Text extracted from each page
- Opening Delimiter -

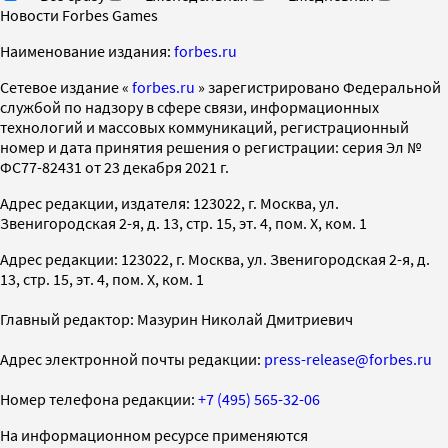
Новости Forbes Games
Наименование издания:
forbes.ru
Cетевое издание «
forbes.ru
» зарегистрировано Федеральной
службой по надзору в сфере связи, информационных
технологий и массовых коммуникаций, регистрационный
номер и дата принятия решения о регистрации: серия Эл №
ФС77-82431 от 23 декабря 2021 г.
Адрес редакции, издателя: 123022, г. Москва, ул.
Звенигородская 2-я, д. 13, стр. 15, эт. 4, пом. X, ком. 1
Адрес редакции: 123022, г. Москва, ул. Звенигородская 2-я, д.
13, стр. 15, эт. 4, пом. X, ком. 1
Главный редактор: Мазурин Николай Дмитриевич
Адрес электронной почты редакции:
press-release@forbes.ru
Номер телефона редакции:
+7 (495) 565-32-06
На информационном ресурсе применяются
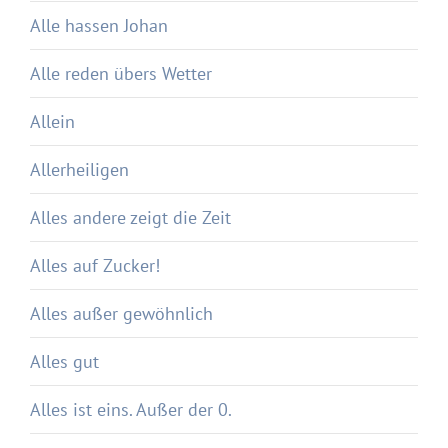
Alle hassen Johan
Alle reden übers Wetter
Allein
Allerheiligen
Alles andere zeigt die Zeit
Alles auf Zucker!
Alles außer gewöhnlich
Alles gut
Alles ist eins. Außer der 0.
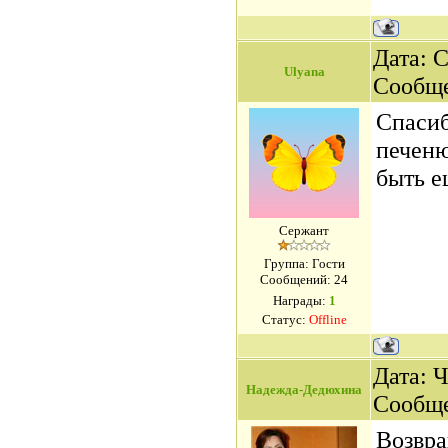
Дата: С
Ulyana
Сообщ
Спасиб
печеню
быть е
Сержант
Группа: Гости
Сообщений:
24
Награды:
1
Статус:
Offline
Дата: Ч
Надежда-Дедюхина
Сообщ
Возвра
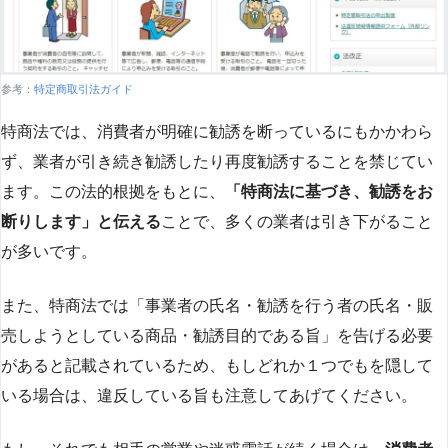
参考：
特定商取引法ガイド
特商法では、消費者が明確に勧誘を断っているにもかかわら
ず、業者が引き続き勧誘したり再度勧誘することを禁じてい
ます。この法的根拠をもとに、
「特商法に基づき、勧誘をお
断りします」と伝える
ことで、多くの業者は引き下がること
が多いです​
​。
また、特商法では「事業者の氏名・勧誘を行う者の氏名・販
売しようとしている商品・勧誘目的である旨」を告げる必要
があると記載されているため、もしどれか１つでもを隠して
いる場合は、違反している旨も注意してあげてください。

- Closing Delimiter -

* **Assignment**
Arrange every line of the listing above as a numbered list, skipping any blank lines. Leave the pictures out of the answer.

* **Response to the task**
1. Новости Forbes Games
2. Наименование издания:
3. forbes.ru
4. Cетевое издание «
5. forbes.ru
6. » зарегистрировано Федеральной
7. службой по надзору в сфере связи, информационных
8. технологий и массовых коммуникаций, регистрационный
9. номер и дата принятия решения о регистрации: серия Эл №
10. ФС77-82431 от 23 декабря 2021 г.
11. Адрес редакции, издателя: 123022, г. Москва, ул.
12. Звенигородская 2-я, д. 13, стр. 15, эт. 4, пом. X, ком. 1
13. Адрес редакции: 123022, г. Москва, ул. Звенигородская 2-я, д.
14. 13, стр. 15, эт. 4, пом. X, ком. 1
15. Главный редактор: Мазурин Николай Дмитриевич
16. Адрес электронной почты редакции:
17. press-release@forbes.ru
18. Номер телефона редакции:
19. +7 (495) 565-32-06
20. На информационном ресурсе применяются
21. Alle hassen Johan
22. Alle reden übers Wetter
23. Allein
24. Allerheiligen
25. Alles andere zeigt die Zeit
26. Alles auf Zucker!
27. Alles außer gewöhnlich
28. Alles gut
29. Alles ist eins. Außer der 0.
30. Дата: С
31. Ulyana
32. Сообщ
33. Спасиб
34. печеню
35. быть е
36. Сержант
37. Группа: Гости
38. Сообщений:
39. 24
40. Награды:
41. 1
42. Статус:
43. Offline
44. Дата: Ч
45. Надежда-Дедюхина
46. Сообщ
47. Возвра
48. 参考：
49. 特定商取引法ガイド
50. 特商法では、消費者が明確に勧誘を断っているにもかかわら
51. ず、業者が引き続き勧誘したり再度勧誘することを禁じてい
52. ます。この法的根拠をもとに、
53. 「特商法に基づき、勧誘をお
54. 断りします」と伝える
55. ことで、多くの業者は引き下がること
56. が多いです​
57. ​。
58. また、特商法では「事業者の氏名・勧誘を行う者の氏名・販
59. 売しようとしている商品・勧誘目的である旨」を告げる必要
60. があると記載されているため、もしどれか１つでもを隠して
61. いる場合は、違反している旨も注意してあげてください。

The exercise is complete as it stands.